About Matopiba

Considered a major national agricultural frontier today, Matopiba is a region that comprises the Cerrado biome in the states of Maranhão, Tocantins, Piauí, and Bahia, and accounts for a large part of the Brazilian production of grains and fiber.

The area, which until recently was not considered to have a strong tradition in agriculture, has drawn attention to its ever-increasing productivity.  In the last four years, the state of Tocantins alone expanded its planted area at the rate of 25% per year, according to data by the National Supply Company (Conab).

The flat topography, the deep soils and the favorable climate for the cultivation of the main grain and fiber crops enabled the rapid growth of the region, which until the end of the 1980s relied heavily on extensive livestock farming.

However, the area is also considered complex, which makes the challenge of ensuring a modern and sustainable agriculture even more audacious. The area brings together 337 municipalities and represents a total of about 73 million hectares. Around 324 thousand agricultural establishments, 46 conservation units, 35 indigenous lands, and 781 agrarian reform settlements exist in the area, according to a survey done by Embrapa's Strategic Intelligence Group (GITE). 

Such prosperity led to the formalization of the delimitation of the territory through the signing of a decree by President Dilma Rousseff, and the launching of the Regional Development Agency of Matopiba by the Ministry of Agriculture, Livestock and Food Supply in the four states that are part of the region.

Studies and research

GITE has created a Strategic Territorial Intelligence System for Matopiba in order to better understand and describe the region. The system brings together collections of numeric, cartographic, and iconographic data, integrated into Geographic Information Systems (GIS) in spatial databases. The data were organized into five areas: natural frame, agrarian, agricultural, socio-economic and infrastructure. 

Thus, it was possible to verify that the changes in occupation of the land, the expansion of the agricultural frontier, the growth of cities and the investment in infrastructure and logistics in Matopiba have characteristics and dynamics different from other regions of Brazil.

The Matopiba website is already operating and is a dynamic system, updateable and operational.
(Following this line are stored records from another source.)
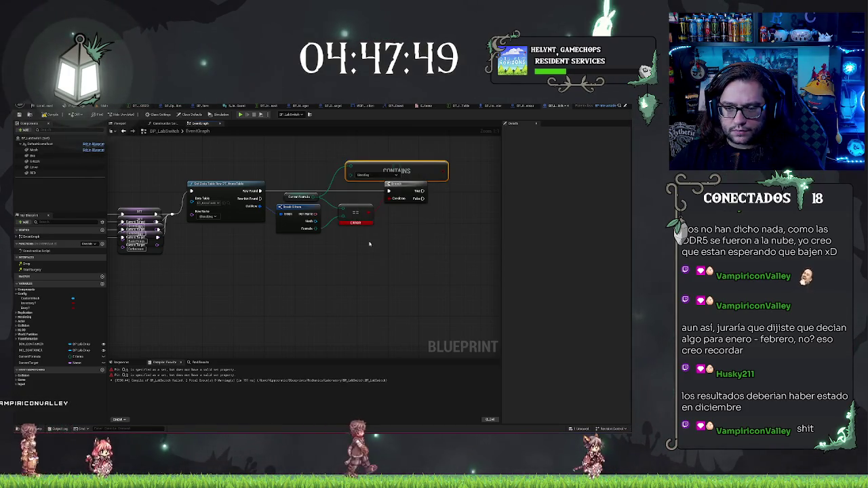
pyautogui.moveTo(377, 171); pyautogui.dragTo(362, 158)
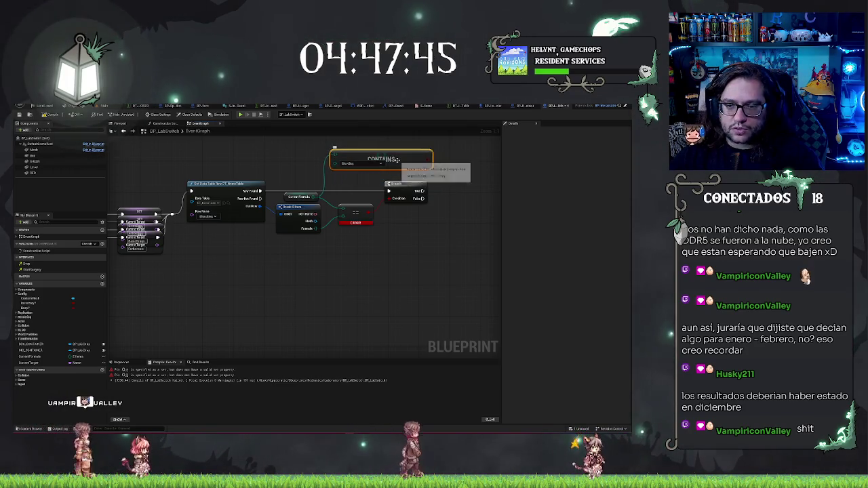
pyautogui.press('Delete')
pyautogui.moveTo(319, 197); pyautogui.dragTo(327, 184)
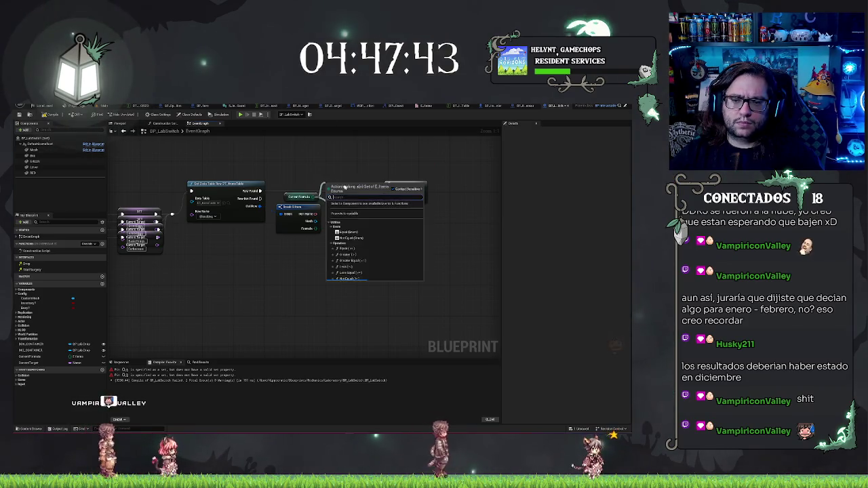
# - Browse the Set entries for Current Formula and dismiss the list without adding a node
pyautogui.scroll(-3, 354, 261)
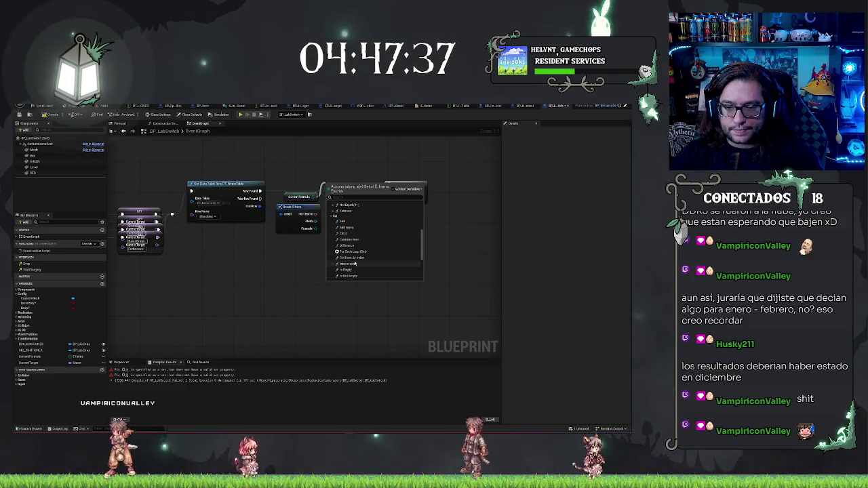
pyautogui.scroll(-1, 354, 263)
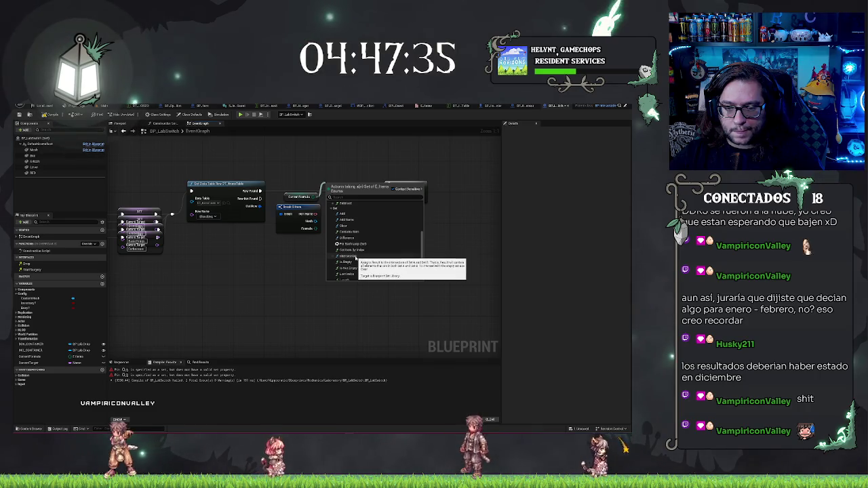
pyautogui.scroll(-3, 356, 258)
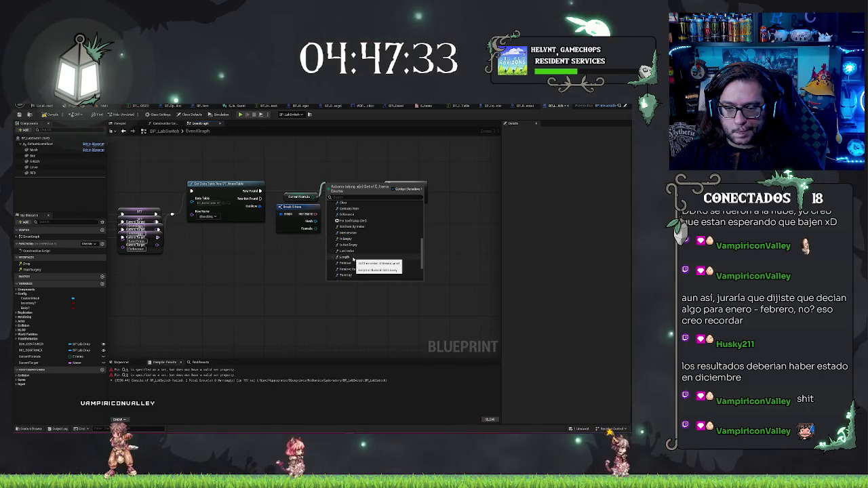
pyautogui.scroll(-2, 356, 274)
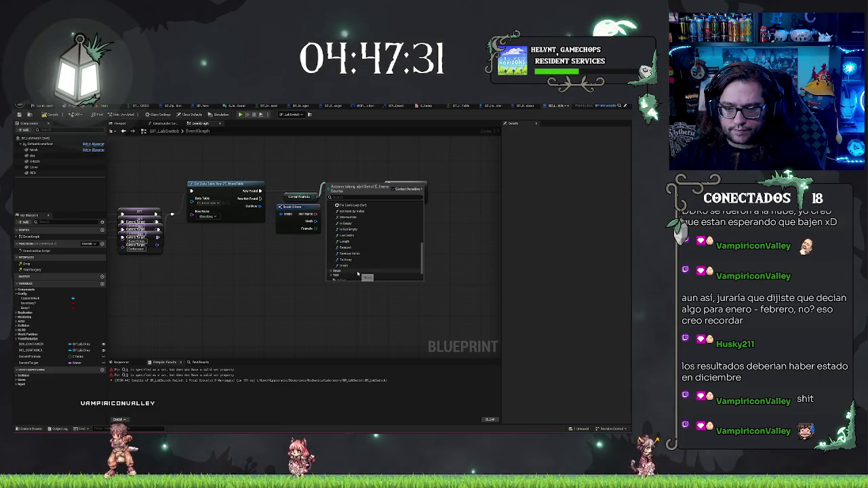
pyautogui.scroll(-2, 342, 264)
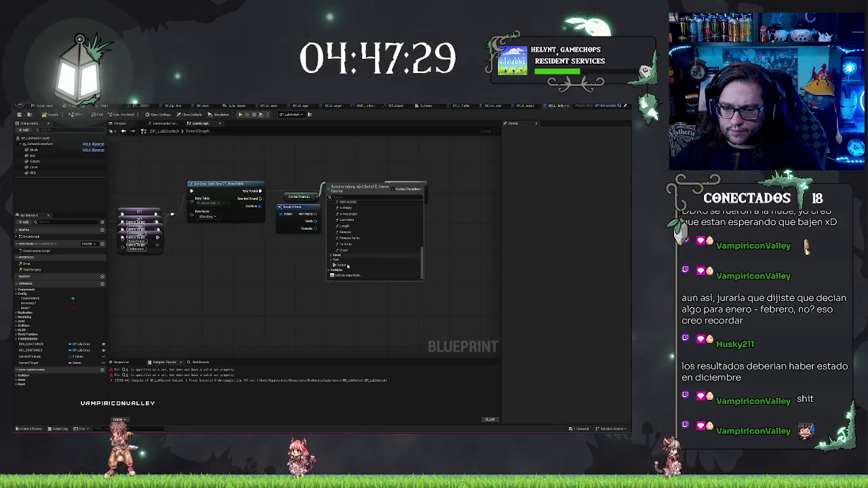
pyautogui.scroll(-1, 332, 255)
The idea is that this information serves as a basis for creating another GeoWEB system, along with Incra, so that results are available 24 hours to any interested party.

Parallelly to the actions and projects of research, Embrapa is developing a strategic plan of action in Matopiba with the purpose of strengthening the technological and innovation development for the region. In this work, climate risk analysis, characterization of the socio-economic point of view, identification of problems and opportunities are provided for, among other actions.

But despite the territorial delimitation being recent, researchers have already studied the region for some time to find the best sustainable alternatives. At Embrapa, a project arrangement is in progress, led by Embrapa Fisheries and Aquaculture, located in Palmas (TO). The goal is to plan strategies for increasing productivity, competitiveness and sustainability of the agricultural production systems of Matopiba.

Grain production

The main crop in the main growing areas of Matopiba currently is soybeans. However, other crops like rice and cotton also have important roles. According to the survey, much of this boost in grain productivity is due to the access to technologies employed today such as the use of hybrids and cultivars adapted to soil and climate conditions, in addition to good practices for efficient use of fertilizers, correctives and defenders, as well as conservation management systems, such as no-till farming and integrated crop-livestock-forest system.

According to Embrapa researchers who work in the region, even with this big leap in soybean and maize productivity, the region still faces major challenges in the management and conservation of the soil and in the implementation of integrated systems of production. Although fairly widespread in other states of the Cerrado biome, ecological intensification systems still have great difficulties of implementation and conduction over the years.